Question about channel dimension matching


I would appreciate some help in understanding examples presented in the lecture covering an example of a simple convolution network.

In the example given by Dr Ng,

  1. He wanted to build a cat classifier.

  2. He has an input image of size 39x39x3.

  3. He fed the input image of 39x39x3 into the first convolution layer with:
    f = 3, s = 1, p = 0, and with 10 filters.

My question is:

How can you feed a 39x39x3 RGB (3 channels) into a 3x3 filter with 10 filters?

The channel number of image is Nc = 3 and the filter number Nc = 10. They are not matched.

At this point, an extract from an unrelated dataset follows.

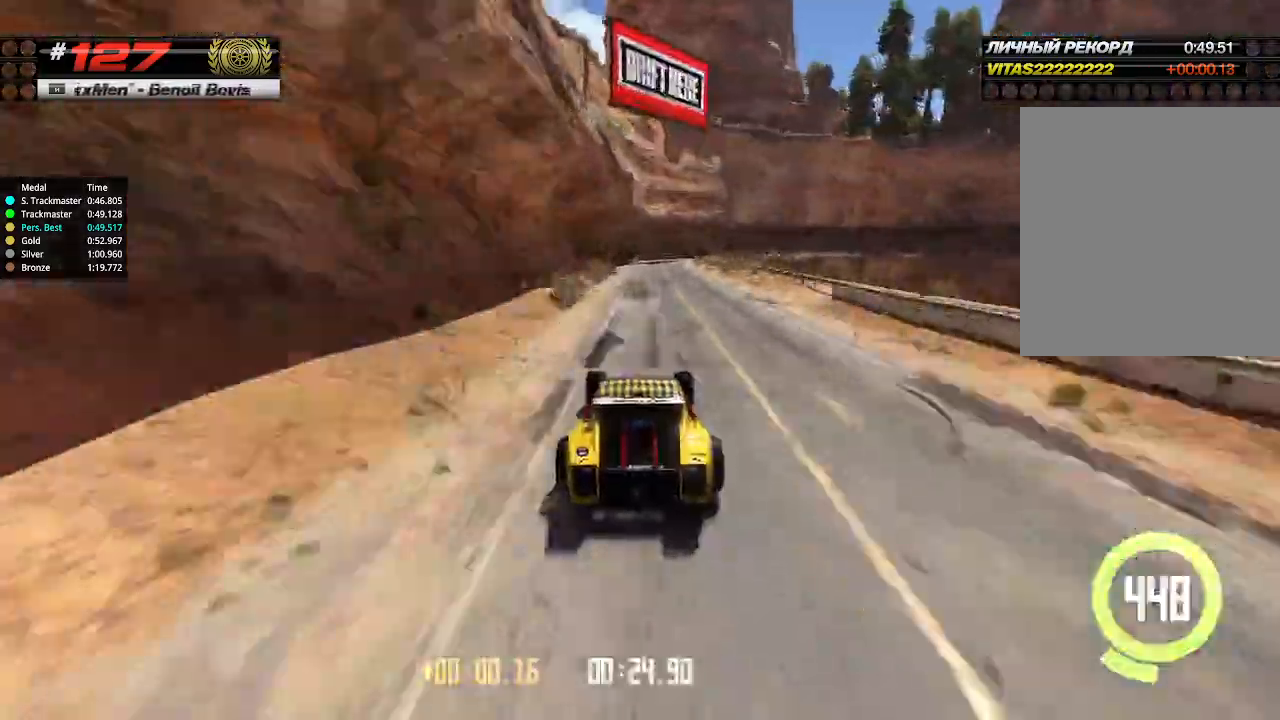
{"keys": ["down", "right"], "events": [[133, "down", "down"], [133, "right", "down"], [233, "up", "up"]]}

How did he get this to work?

Thank you!


@Kevin_Shey ,
I am not sure if I got your point, but the number of channels (3) means its a RGB image. Then the layer applies 10 filters to the input image. The number of filters determines the depth of the output tensor from this layer, or (37, 37, 10)

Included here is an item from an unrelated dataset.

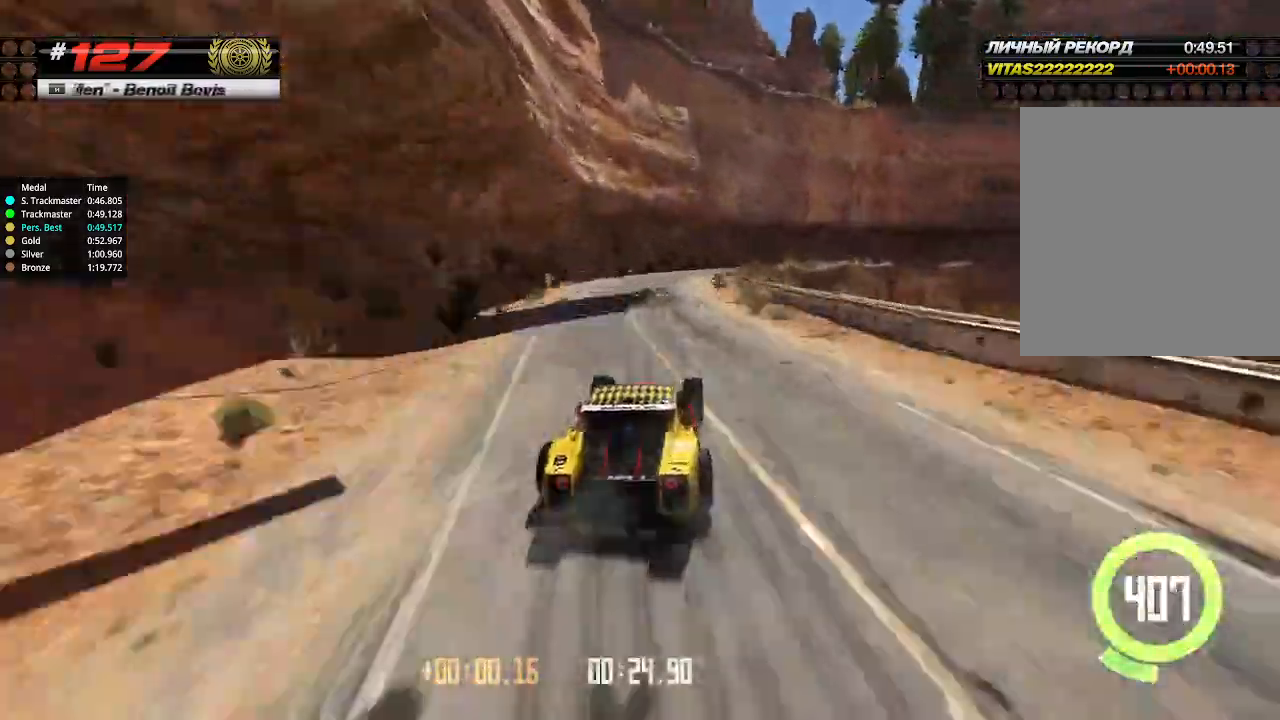
{"keys": ["right", "up"], "events": [[33, "down", "up"], [133, "up", "down"]]}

Also, each filter takes care of all channels of the image, not just one channel. Each filter has a shape of 3 x 3 x 3 (ignoring the bias).

Right, if there are 10 filters, then the shape of the W weight matrix is 3 x 3 x 3 x 10. So you step through the whole convolution 10 times with the ten different 3 x 3 x 3 filters. Then for each 3 x 3 x 3 filter you do the actual convolution stepping the filter across the h and w dimensions and convolving it with all 3 input channels at each position. The bias will be 1 x 1 x 1 x 10.

You apply this formula to compute the output dimensions:

n_{out} = \displaystyle \lfloor \frac {n_{in} + 2p - f}{s} \rfloor + 1

That applies to both h and w, of course, so with f = 3, s = 1 and p = 0, you get:

n_{out} = \displaystyle \lfloor \frac {39 + 2 * 0 - 3}{1} \rfloor + 1 = 36 + 1 = 37

Thank you everyone for the helpful response!